„Ich hatte mich freiwillig an die Front gemeldet“, erzählte mir vor Jahren ein alter Mann. „Aber dann sollte ich bei einem Erschießungskommando mitmachen. Da habe ich nein gesagt. Mein Offizier wurde wütend und drohte mir Konsequenzen an. Doch ich blieb bei meinem Nein. Natürlich hatte ich Angst. Aber mir ist nichts passiert.“
Dieser Mann ist ausgestiegen aus seiner Mitläuferrolle. Es war also sogar unter den Nazis möglich, sich zu verweigern. Die Erklärung „Wir mussten ja alle mitmachen“ trifft auf ihn nicht zu. Aus eigener Entscheidung ist er Soldat geworden, und er selbst hat bestimmt, wo für ihn die Grenze war: Sich an einem Erschießungskommando zu beteiligen war mit seinem Gewissen nicht vereinbar. Seine Weigerung wurde letztlich akzeptiert – ohne negative Folgen für ihn. Unsere Geschichte wäre anders abgelaufen, wenn alle so viel Zivilcourage gezeigt hätten. Aber zum Gehorsam erzogen, haben viele nicht gewagt, sich aufzulehnen.

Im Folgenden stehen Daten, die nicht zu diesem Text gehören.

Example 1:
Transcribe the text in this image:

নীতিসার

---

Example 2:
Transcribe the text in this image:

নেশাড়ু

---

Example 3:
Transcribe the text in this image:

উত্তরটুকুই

Deshalb beeindruckt mich besonders, wenn Menschen ausgestiegen sind aus der Rolle als Täter oder Mitläufer oder auch als schweigendes Opfer. Nein sagen kostet Kraft. Ich glaube, die meisten müssen es erst im Laufe des Lebens lernen – auch heute. In der Masse mitschwimmen ist viel bequemer.

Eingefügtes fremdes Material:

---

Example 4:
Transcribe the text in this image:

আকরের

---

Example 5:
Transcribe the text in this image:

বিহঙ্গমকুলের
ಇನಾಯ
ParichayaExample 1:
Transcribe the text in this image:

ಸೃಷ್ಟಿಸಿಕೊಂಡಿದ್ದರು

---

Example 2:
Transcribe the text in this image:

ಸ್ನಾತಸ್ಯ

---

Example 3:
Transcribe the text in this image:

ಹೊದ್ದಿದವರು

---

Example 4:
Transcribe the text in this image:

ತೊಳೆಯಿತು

Das fängt schon in der Schule an. Wer „anders“ ist, wird manchmal auch einsam sein , ausgelacht werden oder anecken. Eine Frau, die nein sagt, riskiert Krach, denn sie ist nicht mehr so fügsam, wie es von ihr erwartet wird. Doch wer sich nicht (mehr) duckt, lebt viel freier und muß sich nicht als Marionette fühlen.
Die Angst, mit der wir uns selbst einsperren, erweist sich oft als unbegründet. Stellen Sie sich vor, Sie sagen nein – und die anderen akzeptieren es!! Ich wünsche mir, wir würden unseren Kindern vermitteln, daß es gut ist, eine eigene Meinung zu haben. Gut für uns selbst und gut für unsere Gesellschaft. Ich wünsche mir, wir würden sie stark genug machen, daß sie standhalten, selbst wenn sie einmal allein dastehen.

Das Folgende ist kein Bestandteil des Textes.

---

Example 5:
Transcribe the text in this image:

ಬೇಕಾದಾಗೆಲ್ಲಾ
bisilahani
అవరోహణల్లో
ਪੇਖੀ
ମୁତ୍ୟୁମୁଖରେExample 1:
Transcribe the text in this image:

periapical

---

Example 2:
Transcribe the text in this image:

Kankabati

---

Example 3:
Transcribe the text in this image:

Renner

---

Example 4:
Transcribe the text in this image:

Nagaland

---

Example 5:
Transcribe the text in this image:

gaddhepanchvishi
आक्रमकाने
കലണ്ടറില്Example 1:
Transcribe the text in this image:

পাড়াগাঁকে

Der alte Mann hat seinem Offizier den Befehl verweigert. In diesem Jahr erinnern wir uns an das Kriegsende und die Befreiung vom Nationalsozialismus 1945. Ich denke manchmal darüber nach, wo für mich heute so eine Grenze wäre. Wo würde ich Nein sagen? Und dafür auch Konsequenzen in Kauf nehmen? Oder haben wir das in unserer Demokratie nicht mehr nötig?